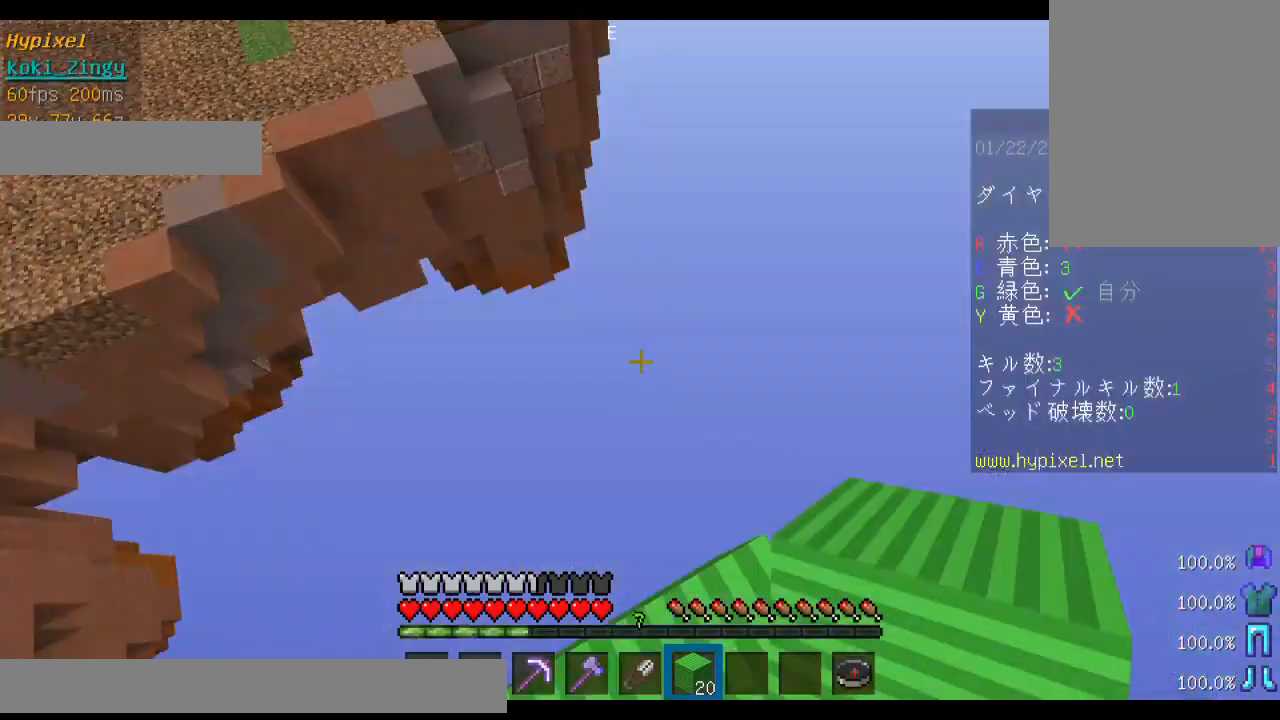
{"keys": ["shift"], "mouse": [], "events": [[100, "w", "up"], [233, "a", "up"], [400, "s", "down"], [500, "s", "up"]]}
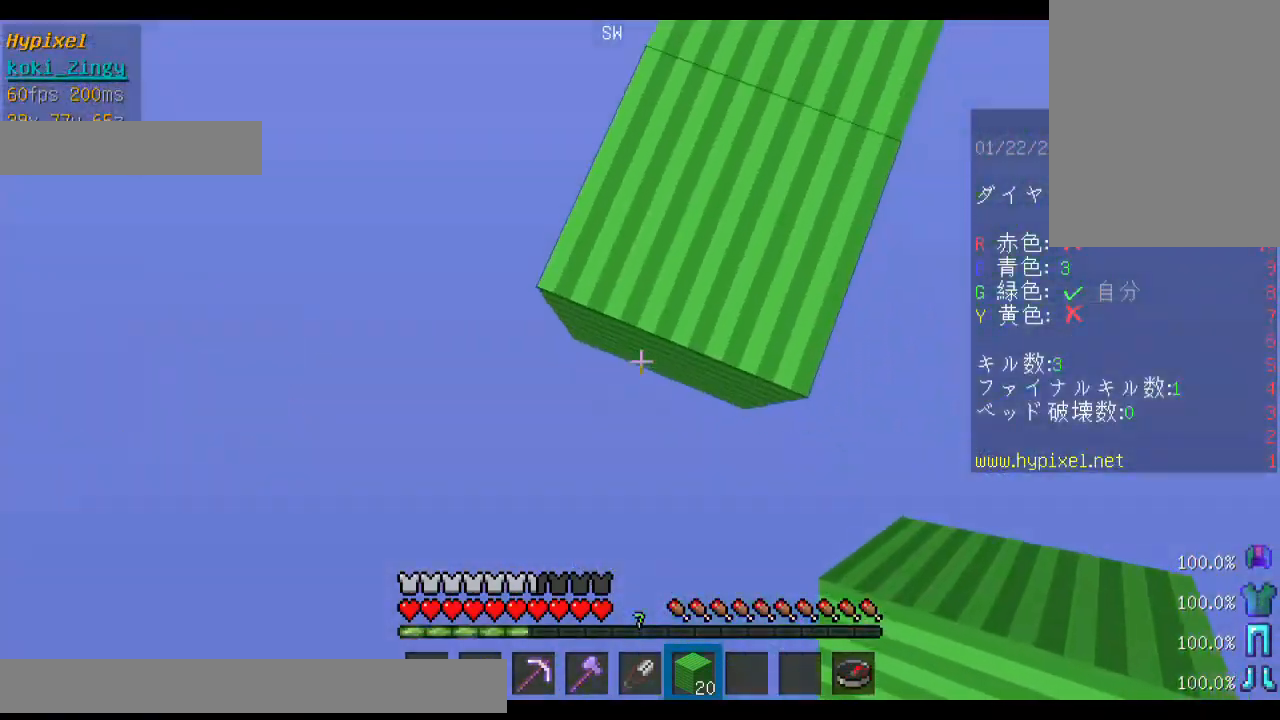
{"keys": ["s", "shift"], "mouse": ["right"], "events": [[133, "s", "down"], [200, "mouse_right", "down"], [233, "mouse_right", "up"], [500, "mouse_right", "down"]]}
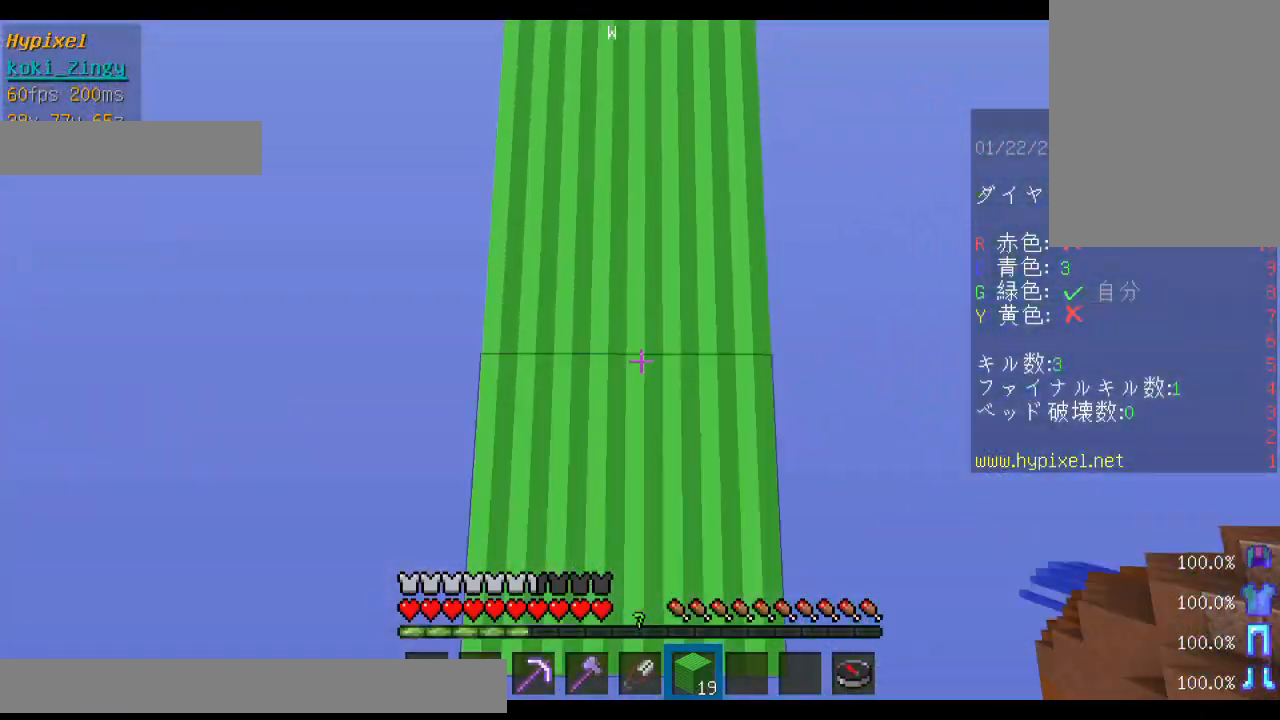
{"keys": ["s", "shift"], "mouse": [], "events": [[133, "mouse_right", "up"]]}
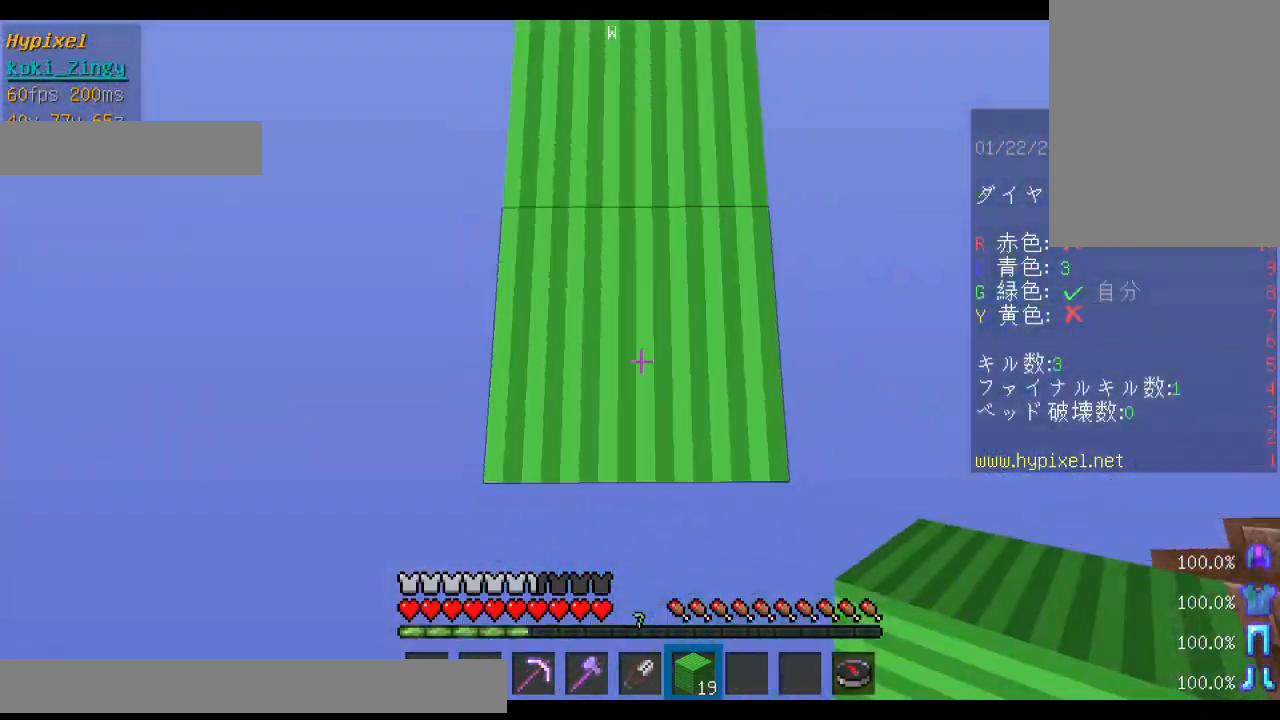
{"keys": ["s", "shift"], "mouse": ["right"], "events": [[500, "mouse_right", "down"]]}
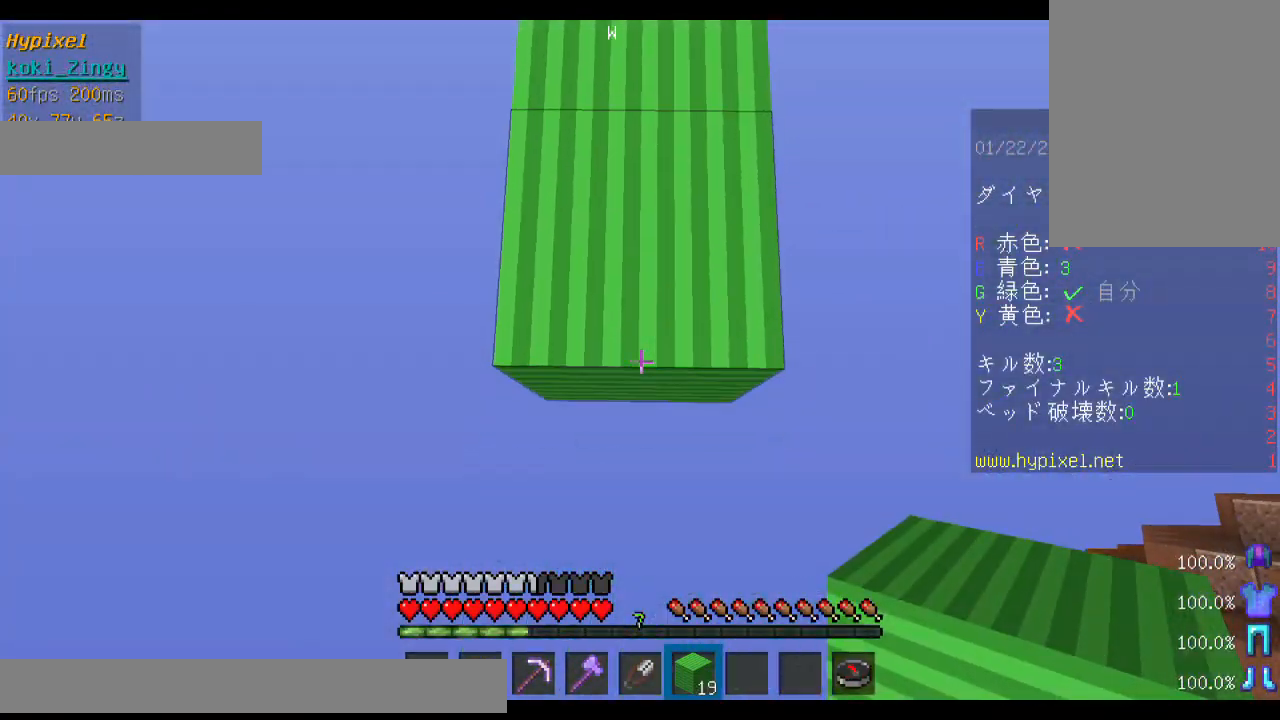
{"keys": ["s", "shift"], "mouse": ["right"], "events": [[133, "mouse_right", "up"], [333, "mouse_right", "down"]]}
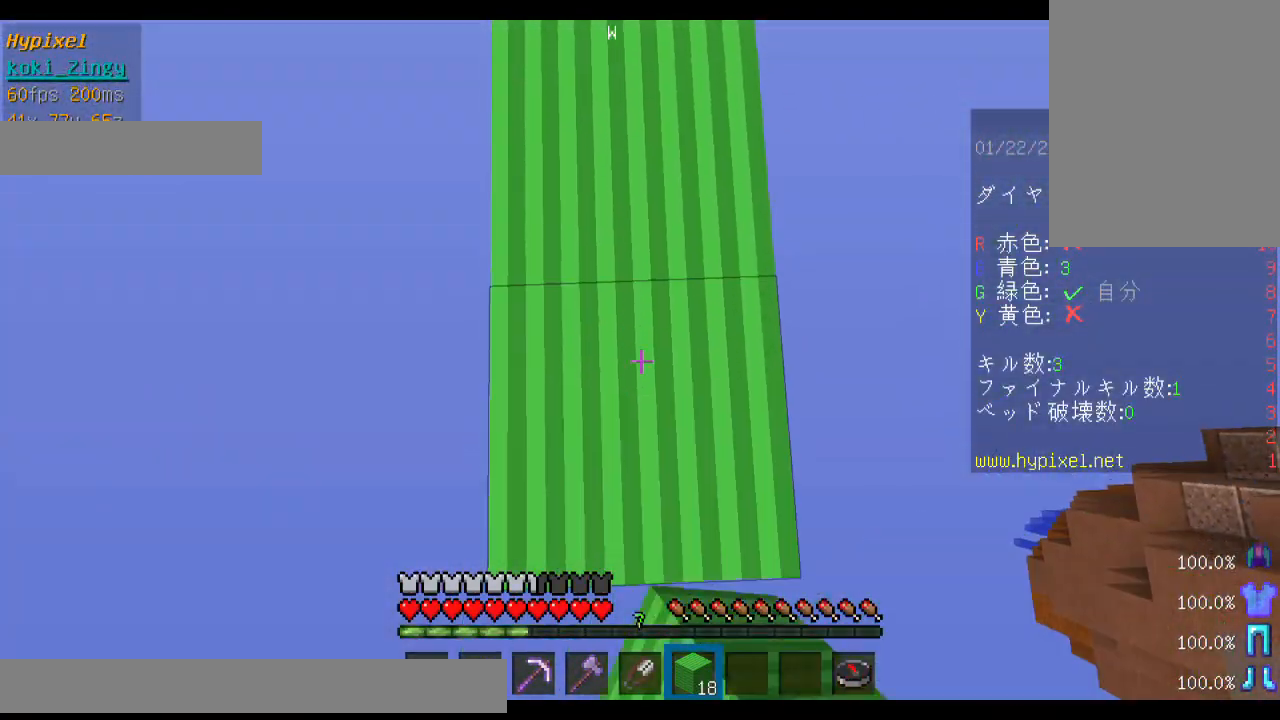
{"keys": ["s", "shift"], "mouse": [], "events": [[33, "mouse_right", "up"]]}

───

[THE PROBLEM]: Your answer must be an exact copy of the records, without the pictures.

[PROBLEM SOLUTION]:
{"keys": ["shift"], "mouse": [], "events": [[100, "w", "up"], [233, "a", "up"], [400, "s", "down"], [500, "s", "up"]]}
{"keys": ["s", "shift"], "mouse": ["right"], "events": [[133, "s", "down"], [200, "mouse_right", "down"], [233, "mouse_right", "up"], [500, "mouse_right", "down"]]}
{"keys": ["s", "shift"], "mouse": [], "events": [[133, "mouse_right", "up"]]}
{"keys": ["s", "shift"], "mouse": ["right"], "events": [[500, "mouse_right", "down"]]}
{"keys": ["s", "shift"], "mouse": ["right"], "events": [[133, "mouse_right", "up"], [333, "mouse_right", "down"]]}
{"keys": ["s", "shift"], "mouse": [], "events": [[33, "mouse_right", "up"]]}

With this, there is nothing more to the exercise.